Ten more former Vanuatu MPs jailed for bribery are to be released on parole tomorrow but will soon be back on trial.
The Public Prosecutor has filed for a retrial of conspiracy charges against the ten and one other former MP still in prison, with pleas to be entered in court next week.
14 MPs were convicted in late 2015 after being found to have received money to cross the floor of parliament and change the government.
One of the convicted MPs, the speaker Marcellino Pipite, immediately used his temporary powers as acting president to pardon himself and the others.
That decision was subsequently overturned by the president, Baldwin Lonsdale, and the eleven former MPs were later found guilty of conspiring to defeat the course of justice.
The former MPs were in 2016 given new sentences in addition to the jail terms they were already serving for the bribery charges.
However earlier this month the Court of Appeal quashed the conspiracy convictions because the eleven had been tried as a group rather than as individuals.
The Public Prosecutor Josaia Naigulevu told the Daily Post that the nature of the conspiracy offence remains the same and the former MPs are charged again.
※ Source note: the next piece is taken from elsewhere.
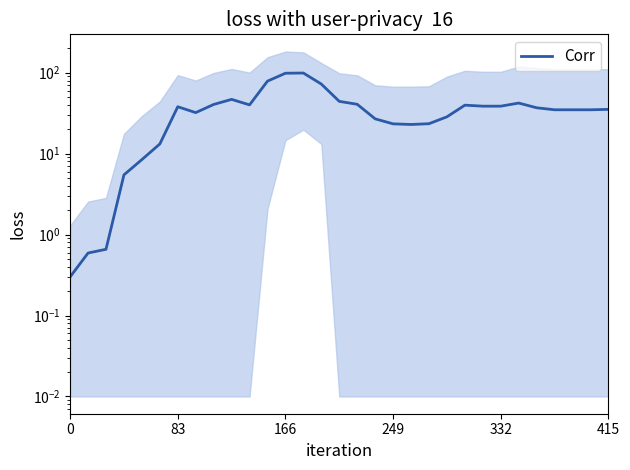

How many distinct data groups are displayed?

1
For Pipite and others, a guilty verdict could see them returned for several more years jail.
Regarding the original bribery convictions, the MPs have now served eighteen months in jail, which for most of them was half their sentences, leaving them eligible for parole.
Last week, the first two of the former MPs, including former prime minister Serge Vohor, were released on parole.
Another former prime minister, Moana Carcasses, who was found to be the leader of the bribery ring, will be eligible for parole in October.
Like Vohor, Carcasses is not part of the conspiracy case.